И она поглаживала эту огромную жестянку, словно существо из плоти и крови. Во всех этих мелких деталях нет ничего особенного. Необычное же начиналось, когда Амалия прикасалась к первой пуговице на рубахе. Еще не расстегнув ее, она бежала гасить в комнате свет. А ведь много лет светила нам керосиновая лампа. Погасить ее и вновь зажечь требовало определенных усилий. И Амалия, женщина энергичная, усиленно надувала щеки, чтобы задуть огонь лампы, словно собиралась задуть костер. Пламя, естественно, усиливалось, покрывая копотью стеклянной колпак. Чистить же стекло предстояло мне. Признаюсь, что не из-за этой заботы я пытался убедить Амалию не задувать лампу перед раздеванием.
Нет. Не отрицаю, что были у меня серьезные причины просить мою жену раздеваться на моих глазах без церемонии задувания пламени лампы каждый вечер, в течение более сорока лет. Просто я полагаю, что все, что по своей природе должно быть открыто, и должно обнажаться. Но как это объяснить было Амалии?

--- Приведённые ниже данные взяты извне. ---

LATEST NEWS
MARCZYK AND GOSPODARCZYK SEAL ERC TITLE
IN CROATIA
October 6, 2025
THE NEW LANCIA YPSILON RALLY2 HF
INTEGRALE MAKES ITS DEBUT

Добрая душа моей половины упряма была, как мул. Убедить ее в чем-то, что ею не принималось – дело безнадежное. А я старался, так старался, изо всех сил. Амалия не только гасила лампу, но бежала с рукой на пуговице к окну, прикрыть его занавеской, чтобы, не дай Бог, ни один лучик не упал на ее наготу, и чтобы не увидел ее даже птичий глаз. Я тем временем сидел в темноте и слышал, как шуршат одежды, спадая с ее тела. Раздевание у нее тоже имело свою церемонию. Каждую вещь она аккуратно складывала по множеству складок, платье завешивала в шкаф, и скрип дверцы каждый вечер резал по моим нервам. Затем раздавался ее голос в темноте: «Соломон, зажги свет, сдвинь занавеску, открой полностью окно!»

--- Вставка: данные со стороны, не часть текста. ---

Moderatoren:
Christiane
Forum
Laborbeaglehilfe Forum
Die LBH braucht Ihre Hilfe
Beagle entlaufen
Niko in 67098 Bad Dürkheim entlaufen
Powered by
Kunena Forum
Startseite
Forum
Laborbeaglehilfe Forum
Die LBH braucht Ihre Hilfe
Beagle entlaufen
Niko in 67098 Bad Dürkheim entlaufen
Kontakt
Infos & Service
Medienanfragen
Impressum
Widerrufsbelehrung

В отношении полного раскрытия окна Амалия была особенно решительна, ибо всегда сверх меры заботилась о здоровье. Десятки раз она была ответственной в комиссии кибуца по здравоохранению. И должность эту исполняла отлично. Накопила большие знания о болезнях, лекарствах, врачах, больницах, санаториях. Вообще обсуждение болезней было ее любимой темой. Она знала, чем болеет каждый член кибуца, и каждому давала полезные советы. И один из главных был: спать у открытого окна, весной, летом, осенью и зимой. Именно это больше всего выводило меня из себя. Во всех комнатах, где мы с ней проживали, занавески порхали на ночном ветру. Сколько раз она подтрунивала надо мной по поводу моего курения и черного кофе, и вот же, добрая и верная моя Амалия, несмотря на все свои медицинские знания, заболела раком, а меня он обошел.